Error Theory of Ethics
ERROR THEORY OF ETHICS
An "error theory of ethics" is the view that the ordinary user of moral language is typically making claims that involve a mistake. The concepts of ethics introduce a mistaken, erroneous, way of thinking of the world or of conducting practical reasoning. The theory was most influentially proposed by John L. Mackie in his book Ethics: Inventing Right and Wrong (1977). Mackie believed that ordinary moral claims presuppose that there are objective moral values, but there are no such things. Hence, the practice of morality is founded upon a metaphysical error.

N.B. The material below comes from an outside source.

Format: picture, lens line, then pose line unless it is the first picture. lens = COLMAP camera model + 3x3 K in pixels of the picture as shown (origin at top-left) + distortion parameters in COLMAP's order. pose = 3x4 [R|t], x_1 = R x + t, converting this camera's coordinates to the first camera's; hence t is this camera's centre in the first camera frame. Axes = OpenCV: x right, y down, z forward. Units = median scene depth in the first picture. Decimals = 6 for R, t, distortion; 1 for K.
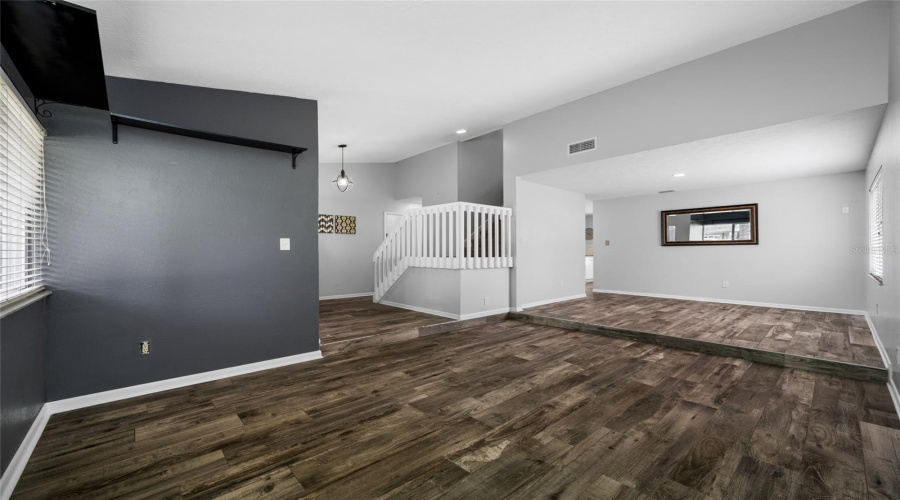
lens RADIAL K [[355.7, 0, 450.9], [0, 355.7, 248.8], [0, 0, 1]] dist [0.002478, -0.000079]
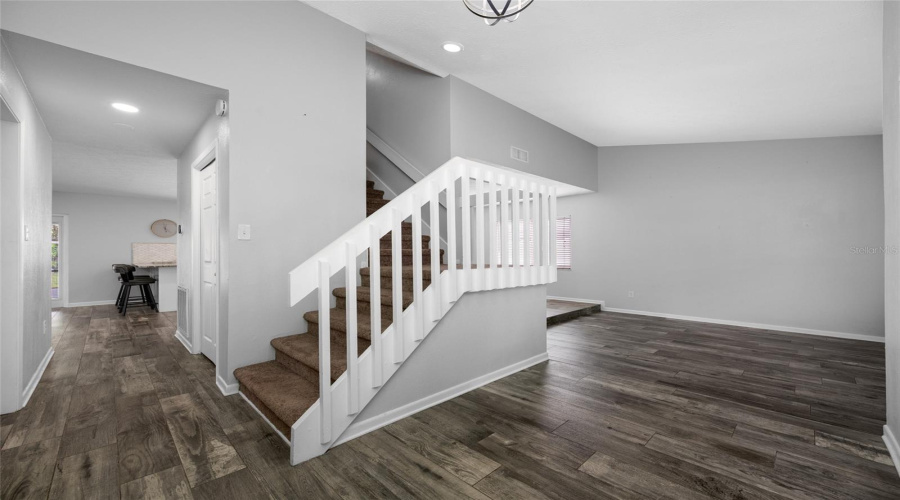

Mackie's arguments against the existence of objective values are of two main kinds. One is the argument from relativity, which cites the familiar phenomenon of ethical disagreement. Another is the argument from "queerness." The moral values whose existence Mackie denies are presented as metaphysically strange facts. They are facts with a peculiar necessity built into them: their essence is that they make demands or exist as laws that "must" be obeyed. In Kantian terms, the demands made by morality are thought of as categorical, "not contingent upon any desire or preference or policy or choice." The foundation of any such demands or laws in the natural world is entirely obscure. Hence, the right response of a naturalist is to deny that there can be such things. It should be noticed that this is not supposed to be an argument against any particular morality, for instance, one demanding honesty or fidelity, but against the entire scheme of thought of which particular ethical systems are examples.
Another influential theorist whose work bears some resemblance to Mackie's is Bernard Williams, whose Ethics and the Limits of Philosophy (1985) equally raises the doubt that ethics cannot possibly be what it purports to be, although Williams's own arguments are more specifically targeted on the morality of duty and obligation.

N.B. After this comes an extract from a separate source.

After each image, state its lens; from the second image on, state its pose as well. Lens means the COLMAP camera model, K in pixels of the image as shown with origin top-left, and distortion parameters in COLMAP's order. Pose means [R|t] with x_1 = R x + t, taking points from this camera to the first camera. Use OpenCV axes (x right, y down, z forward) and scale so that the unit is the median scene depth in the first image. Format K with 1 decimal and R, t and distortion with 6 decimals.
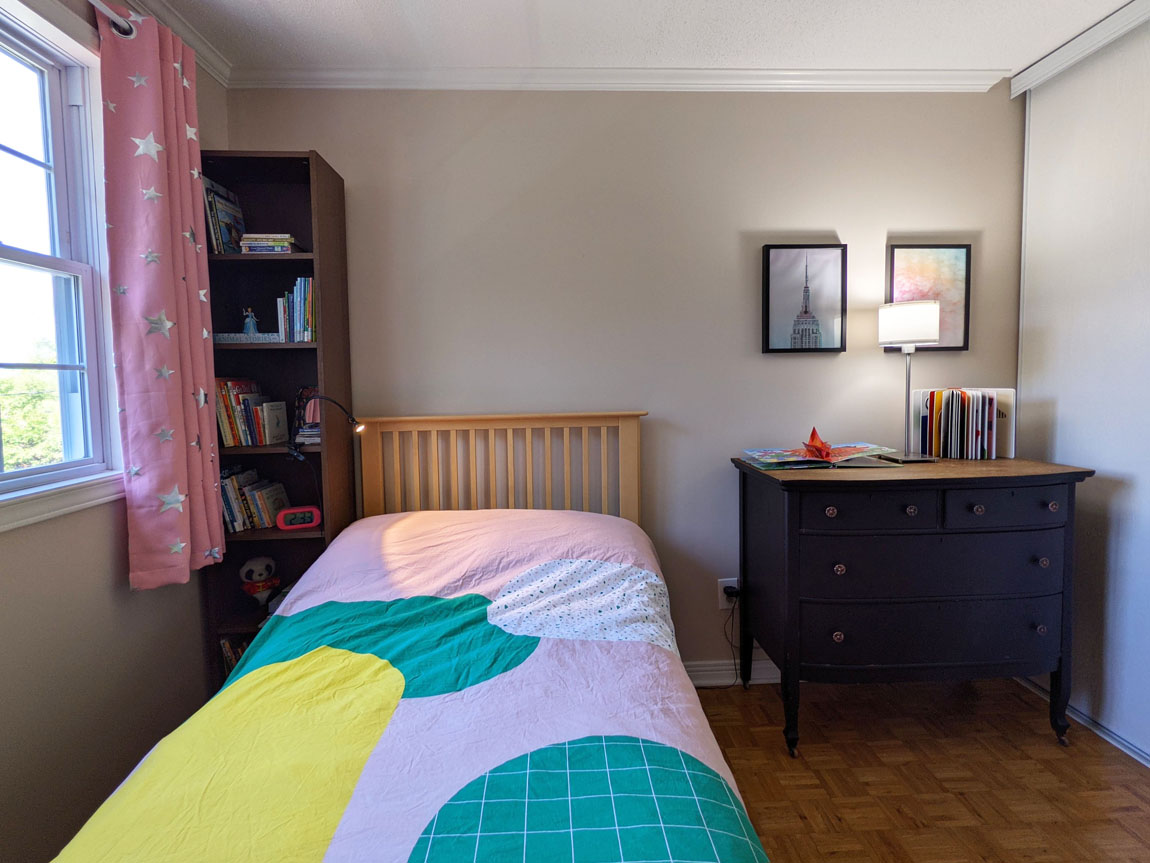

Responses to the error theory have taken several forms. Both the argument from relativity and that from queerness have been queried, the former on the grounds that, even if ethical opinions differ fundamentally, this does not prevent one from being right and the others wrong, and the latter mainly on the grounds that Mackie suffered from an oversimple, "scientistic" conception of the kind of thing a moral fact would have to be. Perhaps more fundamentally, it is not clear what clean, error-free practice the error theorist would wish to substitute for old, error-prone ethics. That is, assuming that people living together have a need for shared practical norms, then some way of expressing and discussing those norms seems to be needed, and this is all that ethics requires. Mackie himself saw that ethics was not a wholly illegitimate branch of thought, for he gave a broadly Humean picture of its function in human life. Even projectivists maintain that our need to express attitudes, coordinate policies, and censure transgressions is a sufficient justification for thinking in terms of ethical demands. Ethics does not invoke a strange world of metaphysically dubious facts but serves a natural human need.
Mackie, J. L. Ethics: Inventing Right and Wrong. Middlesex, U.K.: Penguin, 1977.
Williams, B. Ethics and the Limits of Philosophy. Cambridge, MA: Harvard University Press, 1985.